=== Data listing ===
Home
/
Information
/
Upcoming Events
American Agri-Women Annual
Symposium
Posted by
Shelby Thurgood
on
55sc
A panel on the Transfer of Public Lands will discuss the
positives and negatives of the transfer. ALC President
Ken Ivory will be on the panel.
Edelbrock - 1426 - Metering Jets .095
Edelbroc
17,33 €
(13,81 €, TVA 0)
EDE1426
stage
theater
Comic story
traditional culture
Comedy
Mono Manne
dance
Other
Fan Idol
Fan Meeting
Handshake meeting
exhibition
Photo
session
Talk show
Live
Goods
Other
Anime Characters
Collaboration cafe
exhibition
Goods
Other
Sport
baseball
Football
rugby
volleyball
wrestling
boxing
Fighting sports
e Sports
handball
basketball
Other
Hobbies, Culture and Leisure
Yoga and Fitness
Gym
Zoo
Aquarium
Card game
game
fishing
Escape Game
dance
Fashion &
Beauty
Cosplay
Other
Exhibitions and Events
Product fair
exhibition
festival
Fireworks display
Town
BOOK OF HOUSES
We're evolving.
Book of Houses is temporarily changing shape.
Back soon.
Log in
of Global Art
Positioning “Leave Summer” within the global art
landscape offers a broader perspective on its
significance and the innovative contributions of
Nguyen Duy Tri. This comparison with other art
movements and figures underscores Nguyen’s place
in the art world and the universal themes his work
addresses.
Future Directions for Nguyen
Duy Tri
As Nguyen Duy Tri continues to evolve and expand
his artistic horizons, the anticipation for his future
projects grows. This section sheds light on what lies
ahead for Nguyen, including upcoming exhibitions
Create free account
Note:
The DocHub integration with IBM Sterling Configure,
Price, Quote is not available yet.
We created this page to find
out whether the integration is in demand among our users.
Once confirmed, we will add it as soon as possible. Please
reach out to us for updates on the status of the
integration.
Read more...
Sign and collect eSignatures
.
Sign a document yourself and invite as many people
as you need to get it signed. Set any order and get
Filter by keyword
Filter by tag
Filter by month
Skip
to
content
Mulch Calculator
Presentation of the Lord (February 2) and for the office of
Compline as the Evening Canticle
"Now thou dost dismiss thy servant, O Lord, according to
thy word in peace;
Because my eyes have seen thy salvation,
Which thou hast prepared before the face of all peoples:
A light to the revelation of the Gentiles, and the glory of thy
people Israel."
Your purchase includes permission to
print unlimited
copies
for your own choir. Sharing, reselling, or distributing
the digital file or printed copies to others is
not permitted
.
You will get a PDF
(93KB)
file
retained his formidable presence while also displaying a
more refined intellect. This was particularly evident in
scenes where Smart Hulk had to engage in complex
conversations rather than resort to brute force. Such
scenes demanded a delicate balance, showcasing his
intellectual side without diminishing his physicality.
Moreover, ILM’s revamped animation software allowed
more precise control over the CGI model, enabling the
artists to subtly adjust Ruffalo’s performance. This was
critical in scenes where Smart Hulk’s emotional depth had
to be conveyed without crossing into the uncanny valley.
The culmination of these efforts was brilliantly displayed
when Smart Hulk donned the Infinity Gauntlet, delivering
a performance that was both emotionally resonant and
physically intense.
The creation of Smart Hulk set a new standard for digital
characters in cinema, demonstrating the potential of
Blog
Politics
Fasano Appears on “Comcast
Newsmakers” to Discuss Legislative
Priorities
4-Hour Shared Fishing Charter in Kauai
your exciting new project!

=== Assignment ===
Starting with the first of the lines and going on through the one containing "The DocHub integration", lay them out as a numbered list and drop any blank ones.

=== Output ===
1. Home
2. /
3. Information
4. /
5. Upcoming Events
6. American Agri-Women Annual
7. Symposium
8. Posted by
9. Shelby Thurgood
10. on
11. 55sc
12. A panel on the Transfer of Public Lands will discuss the
13. positives and negatives of the transfer. ALC President
14. Ken Ivory will be on the panel.
15. Edelbrock - 1426 - Metering Jets .095
16. Edelbroc
17. 17,33 €
18. (13,81 €, TVA 0)
19. EDE1426
20. stage
21. theater
22. Comic story
23. traditional culture
24. Comedy
25. Mono Manne
26. dance
27. Other
28. Fan Idol
29. Fan Meeting
30. Handshake meeting
31. exhibition
32. Photo
33. session
34. Talk show
35. Live
36. Goods
37. Other
38. Anime Characters
39. Collaboration cafe
40. exhibition
41. Goods
42. Other
43. Sport
44. baseball
45. Football
46. rugby
47. volleyball
48. wrestling
49. boxing
50. Fighting sports
51. e Sports
52. handball
53. basketball
54. Other
55. Hobbies, Culture and Leisure
56. Yoga and Fitness
57. Gym
58. Zoo
59. Aquarium
60. Card game
61. game
62. fishing
63. Escape Game
64. dance
65. Fashion &
66. Beauty
67. Cosplay
68. Other
69. Exhibitions and Events
70. Product fair
71. exhibition
72. festival
73. Fireworks display
74. Town
75. BOOK OF HOUSES
76. We're evolving.
77. Book of Houses is temporarily changing shape.
78. Back soon.
79. Log in
80. of Global Art
81. Positioning “Leave Summer” within the global art
82. landscape offers a broader perspective on its
83. significance and the innovative contributions of
84. Nguyen Duy Tri. This comparison with other art
85. movements and figures underscores Nguyen’s place
86. in the art world and the universal themes his work
87. addresses.
88. Future Directions for Nguyen
89. Duy Tri
90. As Nguyen Duy Tri continues to evolve and expand
91. his artistic horizons, the anticipation for his future
92. projects grows. This section sheds light on what lies
93. ahead for Nguyen, including upcoming exhibitions
94. Create free account
95. Note:
96. The DocHub integration with IBM Sterling Configure,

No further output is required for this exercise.